Streeck certainly makes a lot of sense. Politics is volatile to the point that those used to talking about it don't know what they're talking about anymore. Global capitalism's political economy is in a mess, and will get messier if President Trump (let that sink in for a second) pursues a tariff war with China. Theresa May seems to have an inkling about what what needs to be done, but the Tories cannot be trusted to pull British capitalism out of the woods - especially as they're the ones that got it lost there in the first place. That said, I don't think this is a case of too little too late. Leaving aside the export of Putinism to the United States, Eastern Europe and, possibly, France next May there are a number of long range stabilisers due to kick in. As Toby Nangle points out in his piece, Inequality's Inflection Point (in the same volume), 40 years of neoliberalism and all it entailed (chiefly, the breaking of the labour movement's political clout) was made possible by the entry of two billion workers into the global labour market. Now we're reaching the point where their integration is putting pressure on wages. The remaining untapped pools of labour, chiefly in rural India and sub-Saharan Africa can't be so easily wired into capital's circuits. Part of it is infrastructural, and part of it is, from capital's standpoint, a lack of basic formal education and skill. Second, the baby boomer generation in the West will vacate occupations as they move into retirement, allowing the smaller X, Y, and Millennial cohorts more in the way of job opportunities. Therefore, demography favours a balance back to labour in the long run, and gives capital the impetus to invest in more automation to offset wage pressures.

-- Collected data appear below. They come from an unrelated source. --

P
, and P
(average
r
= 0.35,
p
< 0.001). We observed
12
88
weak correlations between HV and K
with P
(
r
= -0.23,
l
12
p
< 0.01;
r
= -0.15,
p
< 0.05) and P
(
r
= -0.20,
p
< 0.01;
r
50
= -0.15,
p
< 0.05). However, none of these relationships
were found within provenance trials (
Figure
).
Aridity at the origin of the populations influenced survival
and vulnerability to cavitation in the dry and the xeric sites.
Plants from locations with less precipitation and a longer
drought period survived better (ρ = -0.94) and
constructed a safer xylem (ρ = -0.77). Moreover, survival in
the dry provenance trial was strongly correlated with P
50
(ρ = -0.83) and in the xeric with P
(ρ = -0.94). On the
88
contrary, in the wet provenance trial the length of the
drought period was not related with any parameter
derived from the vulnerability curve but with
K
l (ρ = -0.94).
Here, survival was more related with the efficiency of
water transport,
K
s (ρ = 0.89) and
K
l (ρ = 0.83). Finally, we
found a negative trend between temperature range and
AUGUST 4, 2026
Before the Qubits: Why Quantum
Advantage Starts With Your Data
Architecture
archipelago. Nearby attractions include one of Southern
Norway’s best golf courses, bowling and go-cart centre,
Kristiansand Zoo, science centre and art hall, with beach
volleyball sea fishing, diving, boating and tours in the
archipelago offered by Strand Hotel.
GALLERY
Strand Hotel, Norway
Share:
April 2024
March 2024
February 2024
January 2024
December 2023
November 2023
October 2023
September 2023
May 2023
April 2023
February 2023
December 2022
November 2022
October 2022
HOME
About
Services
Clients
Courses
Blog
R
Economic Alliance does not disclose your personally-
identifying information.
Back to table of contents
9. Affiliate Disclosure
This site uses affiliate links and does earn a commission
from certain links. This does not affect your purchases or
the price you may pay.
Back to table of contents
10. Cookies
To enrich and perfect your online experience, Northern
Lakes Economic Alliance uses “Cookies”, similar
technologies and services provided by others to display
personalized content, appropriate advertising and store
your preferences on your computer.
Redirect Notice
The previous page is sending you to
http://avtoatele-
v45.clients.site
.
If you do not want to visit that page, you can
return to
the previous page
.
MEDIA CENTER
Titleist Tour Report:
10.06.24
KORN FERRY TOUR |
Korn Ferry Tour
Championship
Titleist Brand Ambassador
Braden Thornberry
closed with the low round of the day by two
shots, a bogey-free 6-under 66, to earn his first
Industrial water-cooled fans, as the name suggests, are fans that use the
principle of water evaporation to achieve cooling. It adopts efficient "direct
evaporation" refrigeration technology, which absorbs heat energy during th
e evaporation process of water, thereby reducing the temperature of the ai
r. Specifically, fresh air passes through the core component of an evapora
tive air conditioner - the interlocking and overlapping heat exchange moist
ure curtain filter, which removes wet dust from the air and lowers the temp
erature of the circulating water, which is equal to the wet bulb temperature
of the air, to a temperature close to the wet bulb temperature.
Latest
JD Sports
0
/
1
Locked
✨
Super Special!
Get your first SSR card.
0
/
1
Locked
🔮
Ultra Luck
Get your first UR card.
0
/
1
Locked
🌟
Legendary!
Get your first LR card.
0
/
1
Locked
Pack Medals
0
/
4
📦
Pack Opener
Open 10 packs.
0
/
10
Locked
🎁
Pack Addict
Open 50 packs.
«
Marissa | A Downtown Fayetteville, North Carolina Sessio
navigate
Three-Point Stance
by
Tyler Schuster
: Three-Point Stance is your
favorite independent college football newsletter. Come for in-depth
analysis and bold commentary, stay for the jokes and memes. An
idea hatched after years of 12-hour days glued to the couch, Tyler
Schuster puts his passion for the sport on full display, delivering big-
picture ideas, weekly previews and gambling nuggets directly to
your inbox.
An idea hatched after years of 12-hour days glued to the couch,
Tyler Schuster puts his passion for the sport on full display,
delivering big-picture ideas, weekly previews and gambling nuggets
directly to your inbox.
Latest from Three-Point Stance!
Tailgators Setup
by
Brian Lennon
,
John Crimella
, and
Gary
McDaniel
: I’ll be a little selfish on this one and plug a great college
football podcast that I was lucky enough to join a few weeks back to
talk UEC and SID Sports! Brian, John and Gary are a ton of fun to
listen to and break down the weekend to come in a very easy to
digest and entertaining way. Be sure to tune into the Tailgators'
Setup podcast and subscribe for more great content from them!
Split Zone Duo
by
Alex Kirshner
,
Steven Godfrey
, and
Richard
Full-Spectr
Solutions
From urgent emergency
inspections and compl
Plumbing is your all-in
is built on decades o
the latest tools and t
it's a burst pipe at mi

The second issue with Streeck is the writing out of politics. It can and likely will force change on capitalism. Those voting for Trump hoped for a more paternalist economics, but already his tax cuts plans which, shock, benefit the top the most will exacerbate the problems American (and world) capitalism has. Yet necessity has to kick in at some point, and his support are expecting something more than bluster and bullshit. The same is true with the petty Putins looking to make their move all over Europe. They are stoking a hell of their own making if the same old crap carries on under new management. In a way, May (at the level of rhetoric, at least) shows these populist movements and politicians-elect their future - a restored state that intervenes to undo the great disaggregation and promote new markets, even if only for their political survival. The second comes from the politically conscious among the constituency identified by Hardt, Negri, and friends. Appalled by the idiocies of Brexit and Trump, opposed to authoritarianism and the xenophobia, racism, and hate they've stirred up, they too will impact on politics. It's happened and is happening in Britain. Spain, Greece, and America have felt its presence. It's a new international coming into being, and one that capital accumulation is increasingly dependent on. The job of the left is to deepen its politicisation, connect with what remains of the labour movement, and push out into the base of sundry populists, Putinists, and nationalists. The act of doing so can transform capitalism, restore its vigour and, who knows, lay the grounds for its supercession by something better.